Cela fait longtemps que je crois que ce qui caractérise dorénavant le contexte politique du Québec, c'est la fin du projet souverainiste. Pas la mort de l'idée, mais l'impossibilité d'une victoire.
J'ai même écrit un livre à ce sujet, en 2008, intitulé À mes amis souverainistes, à une période où personne n'osait faire de telles prédictions. Eh bien, cette semaine, nous venons d'avoir un autre indice probant qui confirme cette thèse.
Cet indice, ce n'est pas le sondage CROP que nous avons publié mercredi, selon lequel les appuis au gouvernement péquiste tombent à 25% et les libéraux remontent à 38%, et qui indique que l'appui à la souveraineté se maintient à un niveau très bas de 34%. Le Québec n'est pas divisé moitié-moitié, mais bien deux tiers-un tiers, un retard insurmontable.
Paradoxalement, l'indice le plus révélateur, c'est plutôt la campagne de promotion de la souveraineté que le Parti québécois a lancé avec une certaine fanfare le week-end dernier, avec un site web et des vidéoclips que l'on peut trouver sur YouTube.
On aurait cru que si le PQ voulait convaincre une population qui déserte son option, il aurait déployé une grande énergie à réactualiser son message, à trouver les mots pour lui redonner un élan.
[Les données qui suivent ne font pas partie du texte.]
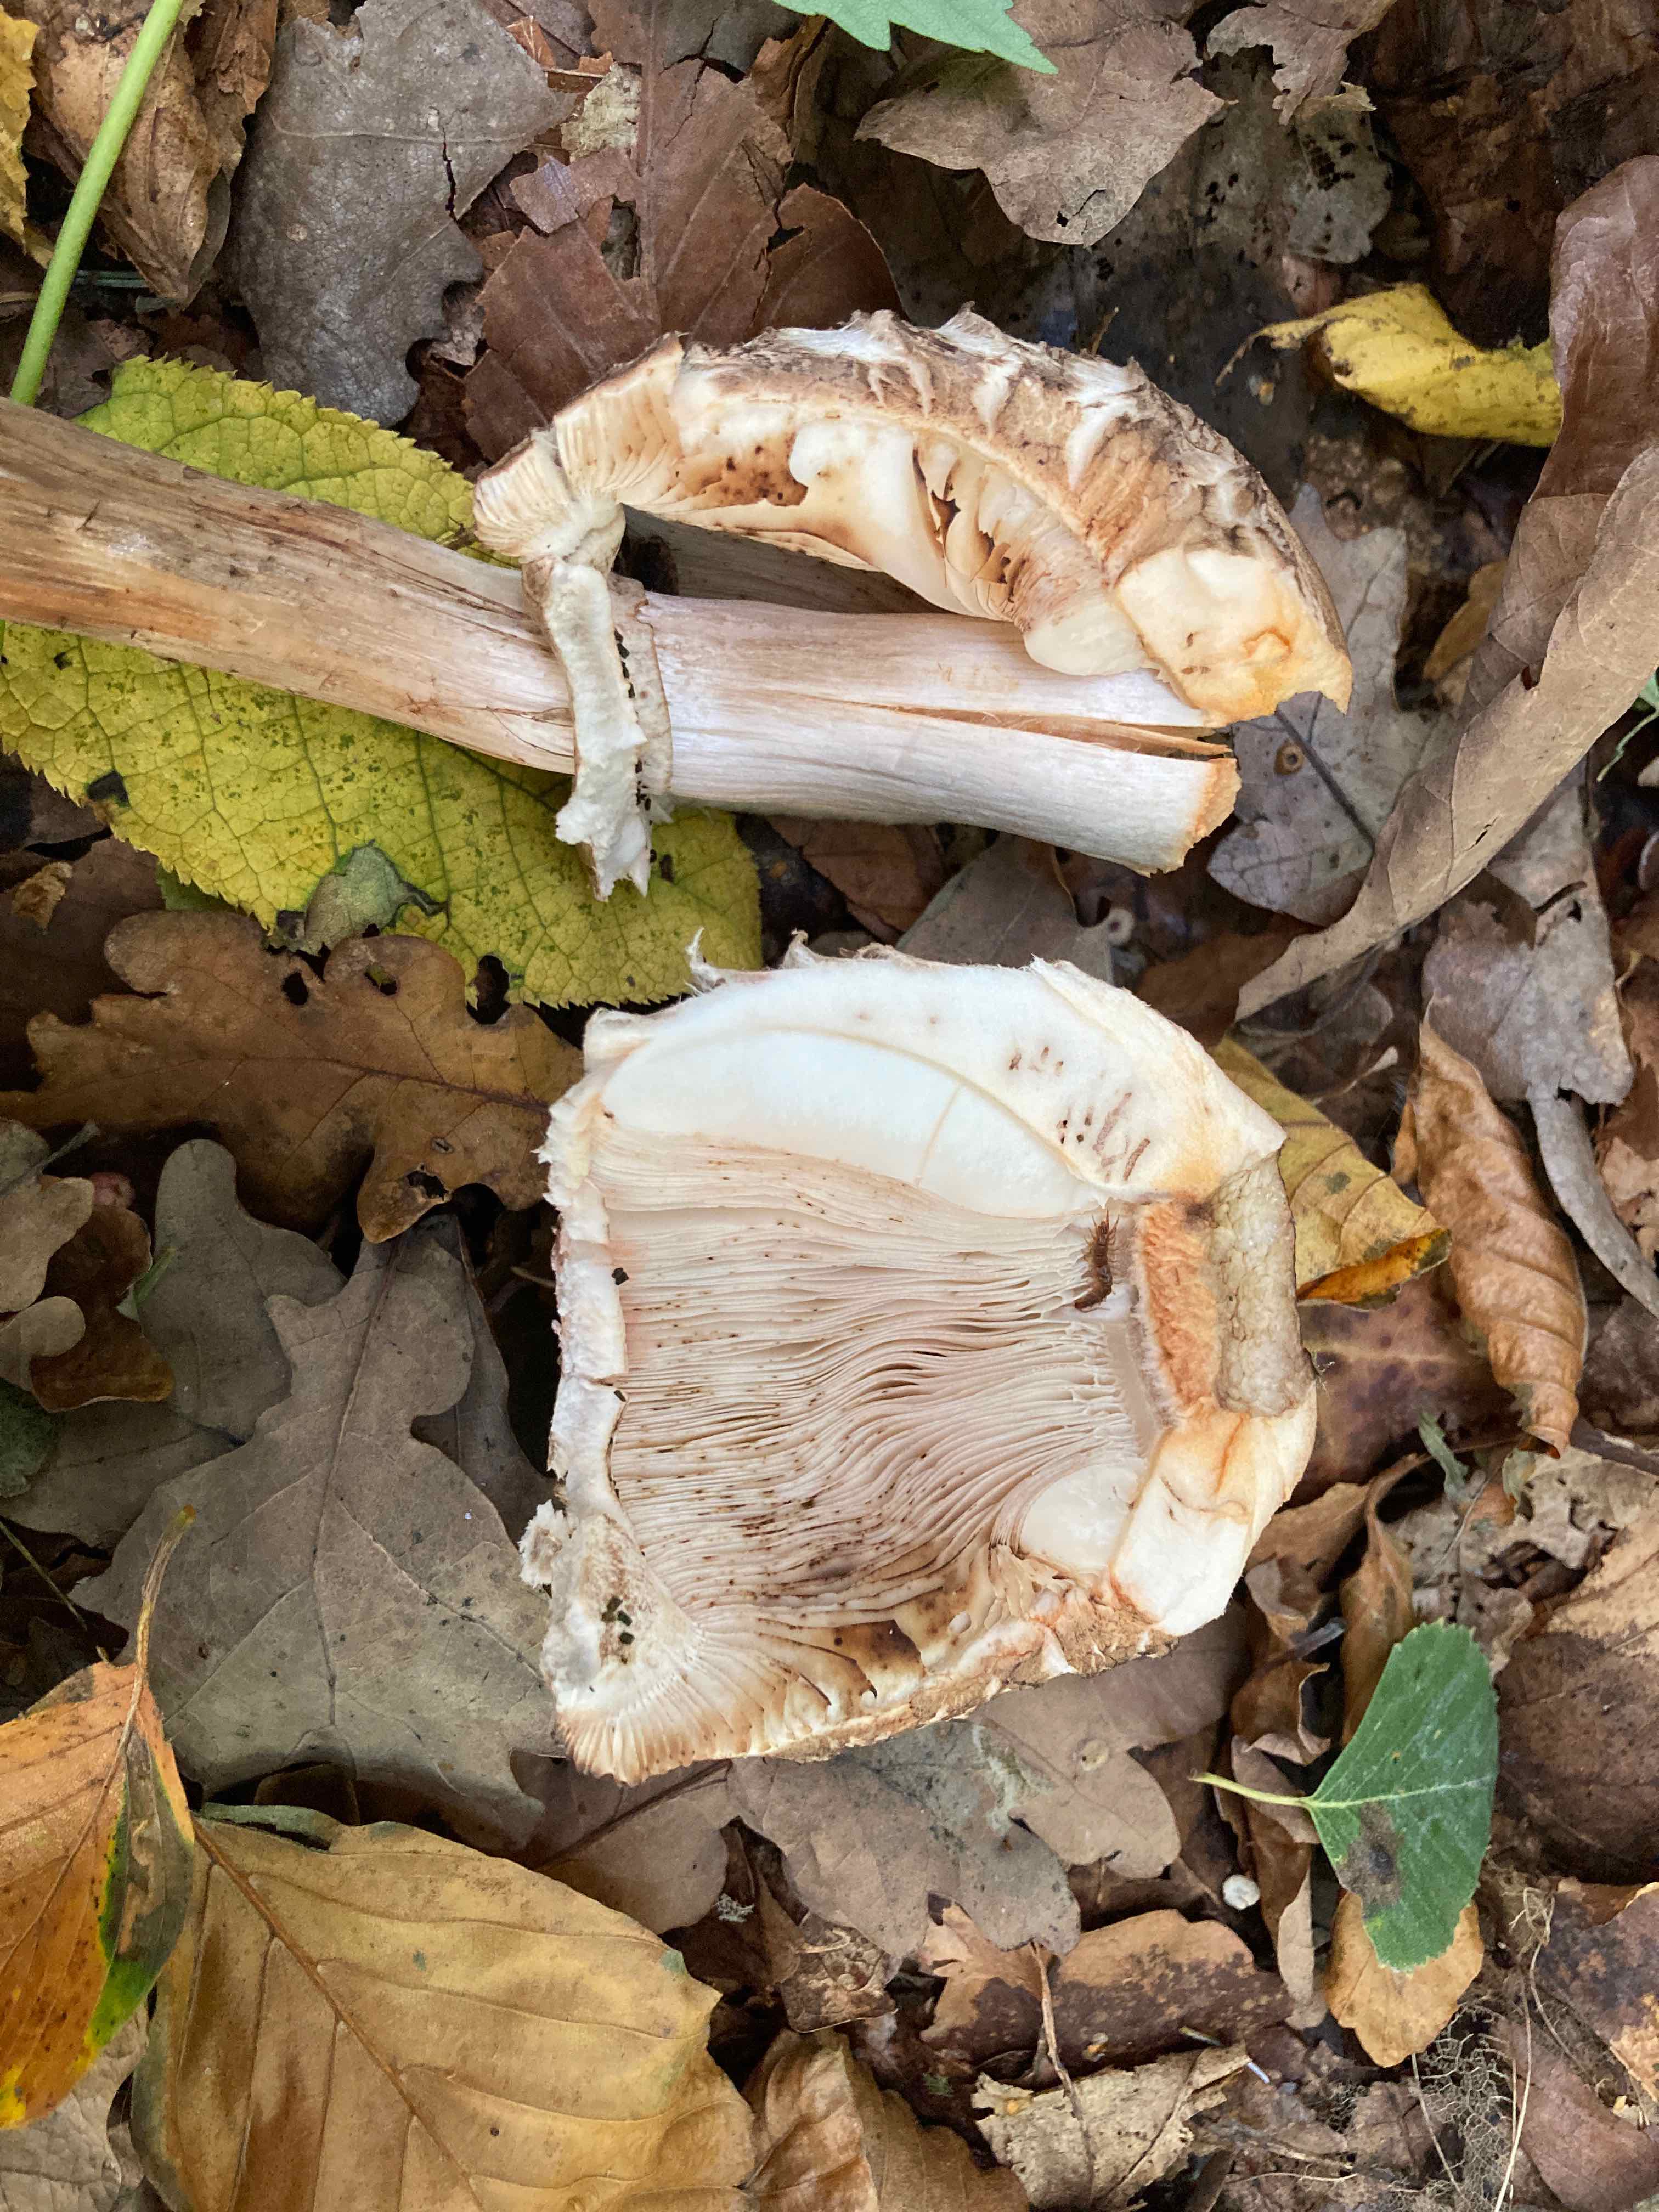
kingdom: Fungi
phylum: Basidiomycota
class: Agaricomycetes
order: Agaricales
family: Agaricaceae
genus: Chlorophyllum
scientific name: Chlorophyllum olivieri
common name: almindelig rabarberhat
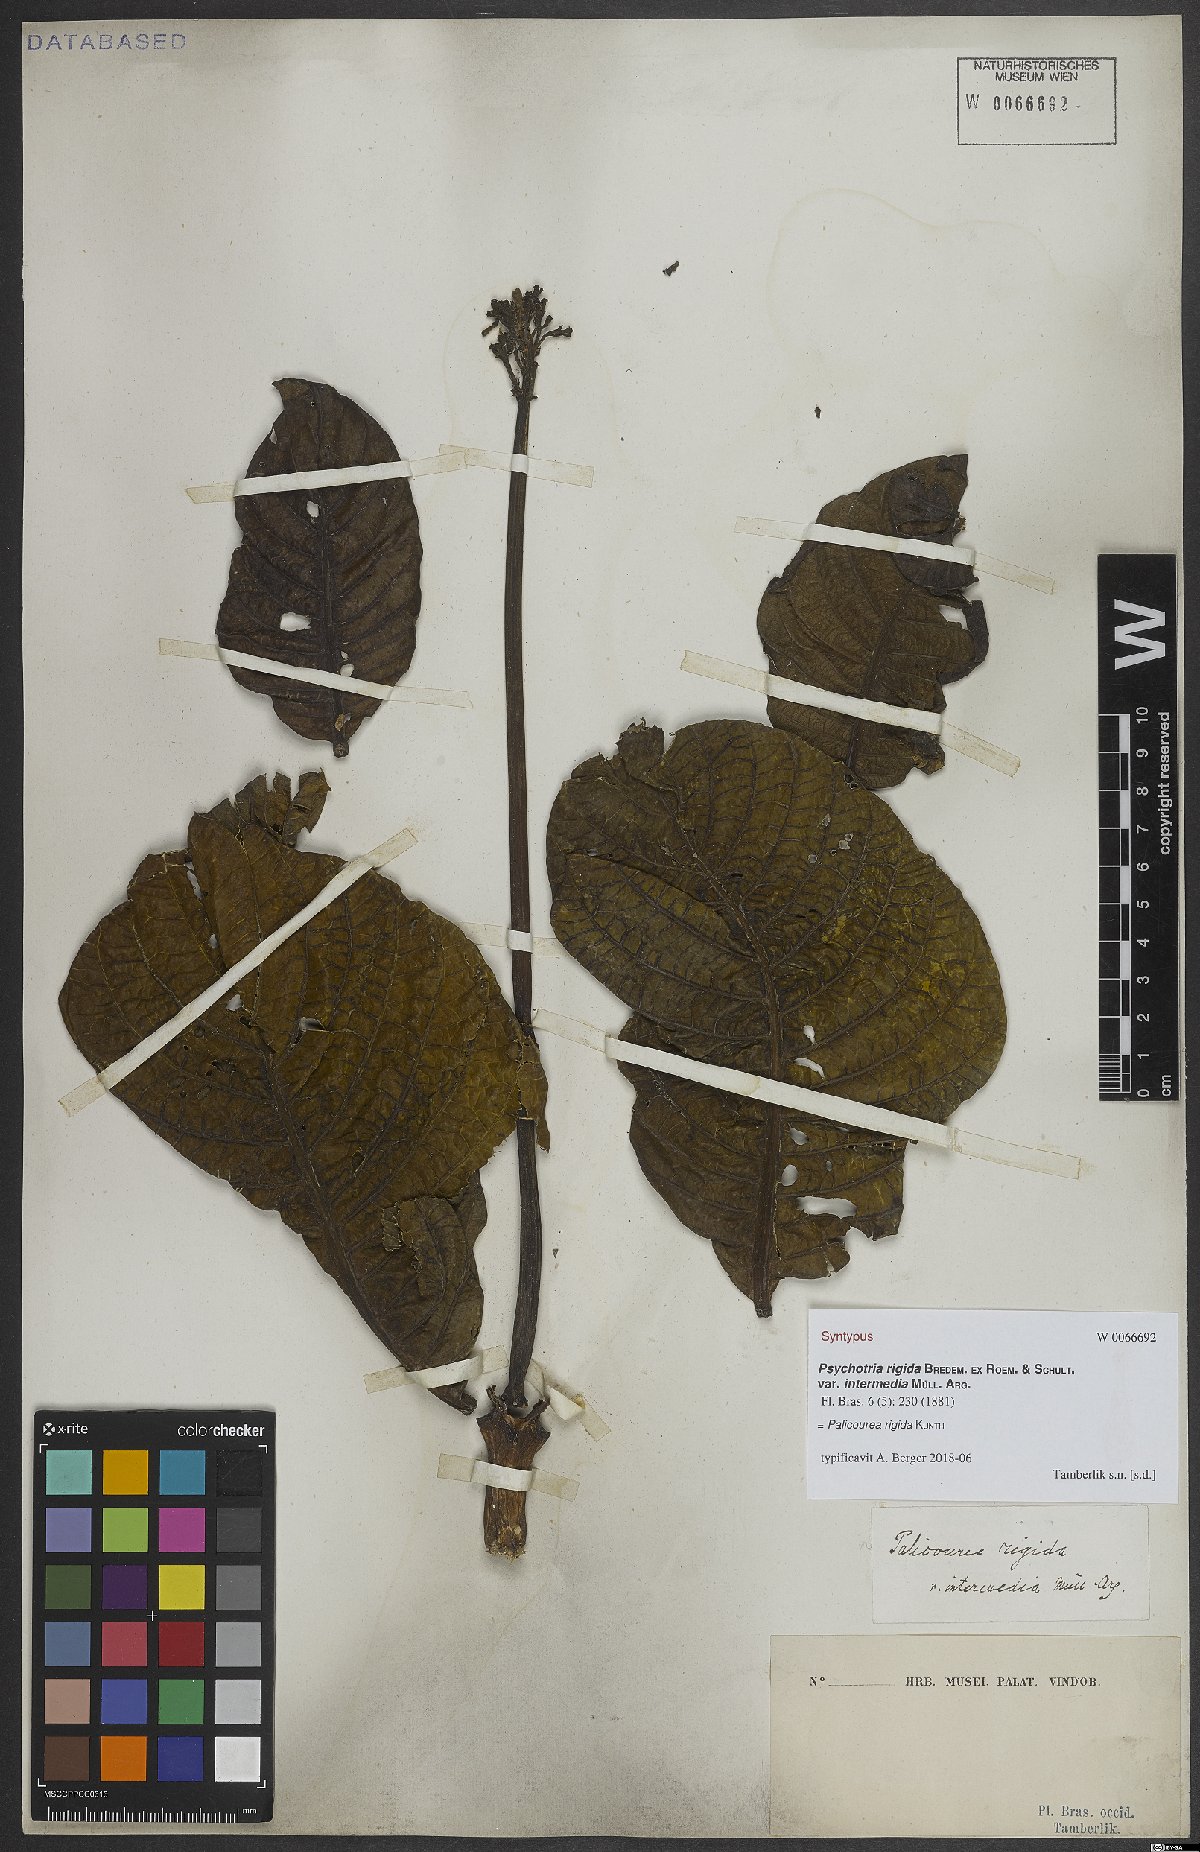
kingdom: Plantae
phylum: Tracheophyta
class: Magnoliopsida
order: Gentianales
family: Rubiaceae
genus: Palicourea
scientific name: Palicourea rigida
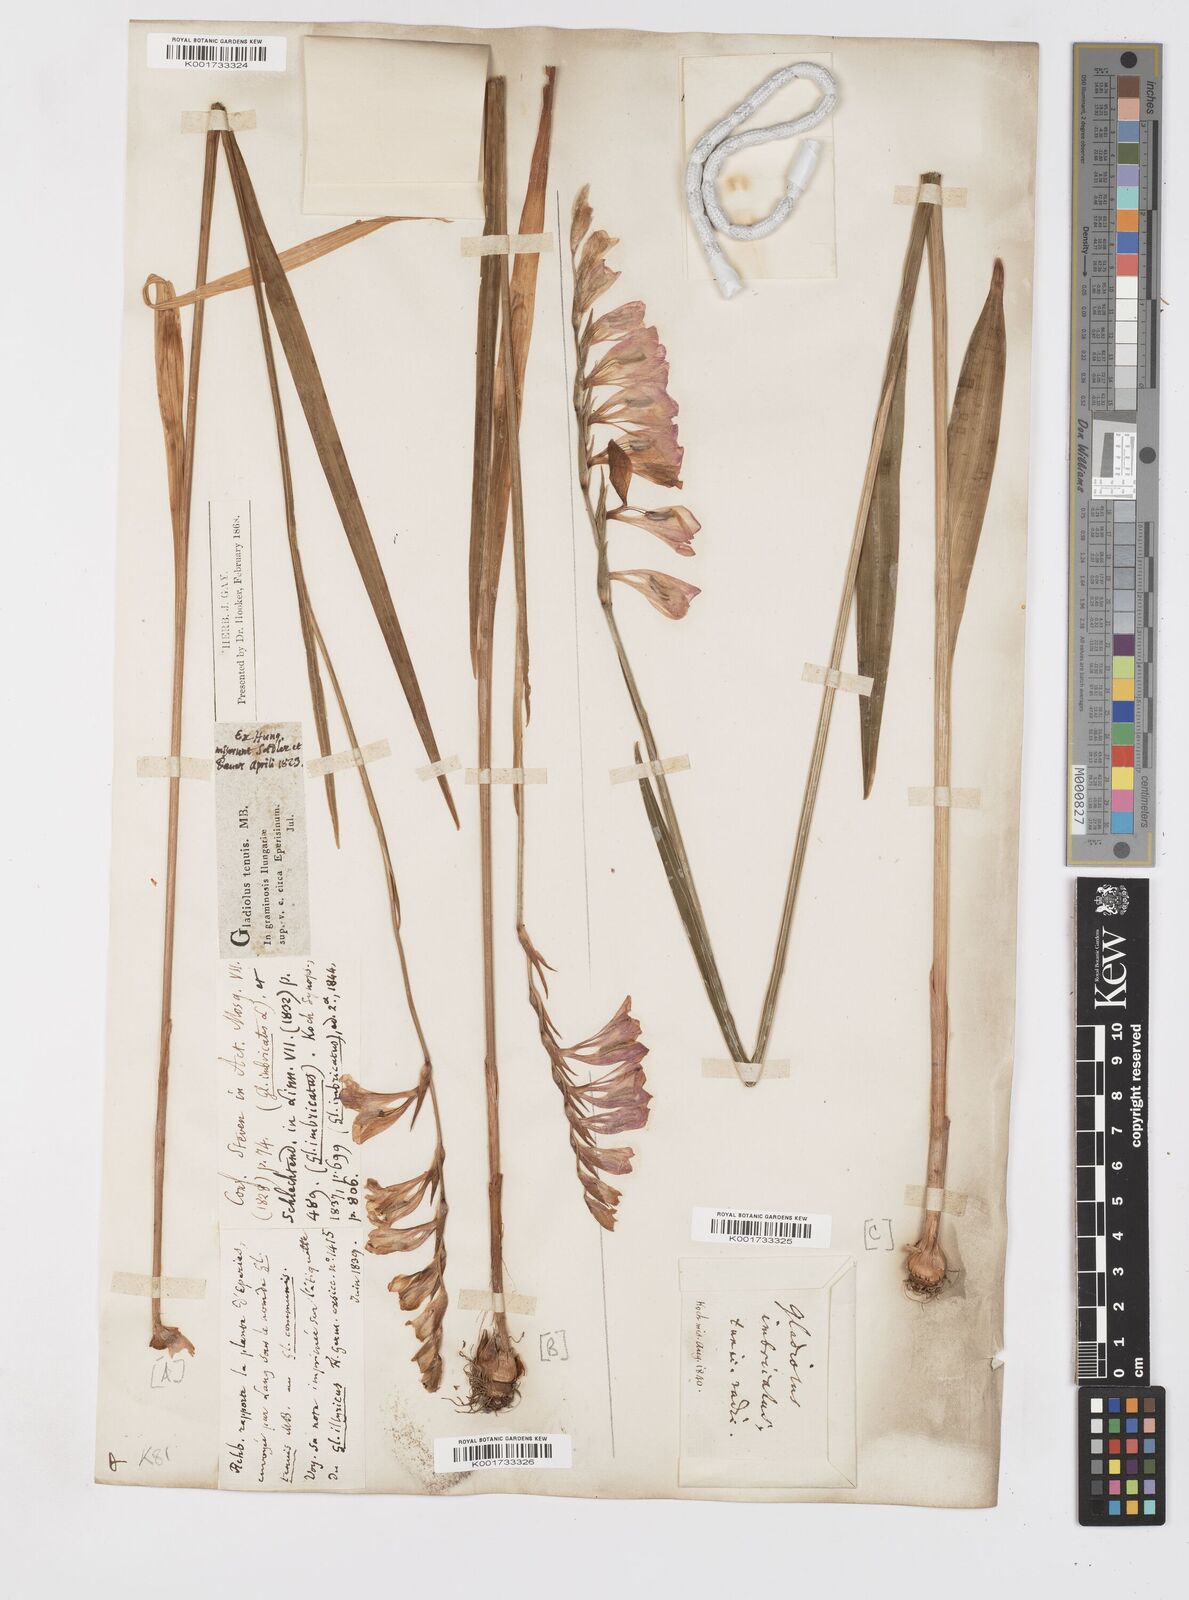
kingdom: Plantae
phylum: Tracheophyta
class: Liliopsida
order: Asparagales
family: Iridaceae
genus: Gladiolus
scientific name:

Mais ces clips sont tellement ternes, les arguments si éculés, que les concepteurs de cette campagne envoient le message qu'ils n'y croient plus vraiment, qu'ils savent que la victoire est impossible. Leur campagne ne vise pas à inverser une tendance inexorable, mais à montrer qu'ils n'abandonnent pas. Le résultat: des clips du désespoir qui suintent l'échec.
Cela se voit à la forme. Dans ces clips statiques, Pauline Marois, raide comme un piquet, débite ses textes sans réussir à être émouvante ou convaincante, dans un style visuel rappelant les publicités destinées à l'âge d'or qu'on peut voir sur des chaînes comme RDI - Bose, HomEquity ou Manuvie. Cette pauvreté artistique est significative, car la souveraineté a longtemps été un ferment d'expression artistique. Ce que suggèrent ces vidéos, c'est que le monde de la création a déserté le bateau.
Quant au fond, les thèmes sont classiques, comme «La souveraineté, c'est payant». Les arguments exactement les mêmes qu'il y a 40 ans - la duplication, l'argent qu'on envoie à Ottawa - sans tenir compte du fait que le passage du temps exigerait des réponses moins infantilisantes. Mais, ce qui m'a vraiment fait sursauter, c'est le thème «La souveraineté, c'est la fin des chicanes».
«Ça fait 150 ans qu'on se chicane, explique Mme Marois, parce que le Canada prend des décisions pour le Canada, pas pour le Québec. Oui, c'est fatigant. Mais il y a juste une façon de mettre fin aux chicanes une fois pour toutes. C'est l'indépendance! On ne se chicane pas avec les États-Unis, on ne se chicane pas avec la France ou avec l'Angleterre. Quand le Québec va être un pays, on se chicanera pas plus avec le Canada. L'indépendance, c'est la fin des chicanes!»
On croit rêver. Car les pays peuvent se chicaner: par exemple, en 1944, 14 ans à peine avant la fondation du RIN, l'Allemagne et la France étaient en «chicane» ! Et personne ne peut croire, qu'au lendemain d'une séparation, les relations seraient soudainement harmonieuses avec un «Reste du Canada» amputé contre son gré.
Cette impasse du PQ comme porteur de la souveraineté reflète son impasse comme gouvernement, déchiré entre ses efforts pour ne pas perdre l'appui des fidèles de l'option et pour séduire une majorité qui n'en veut plus, et explique pourquoi il chute dans les sondages et qu'il gouverne comme une poule sans tête.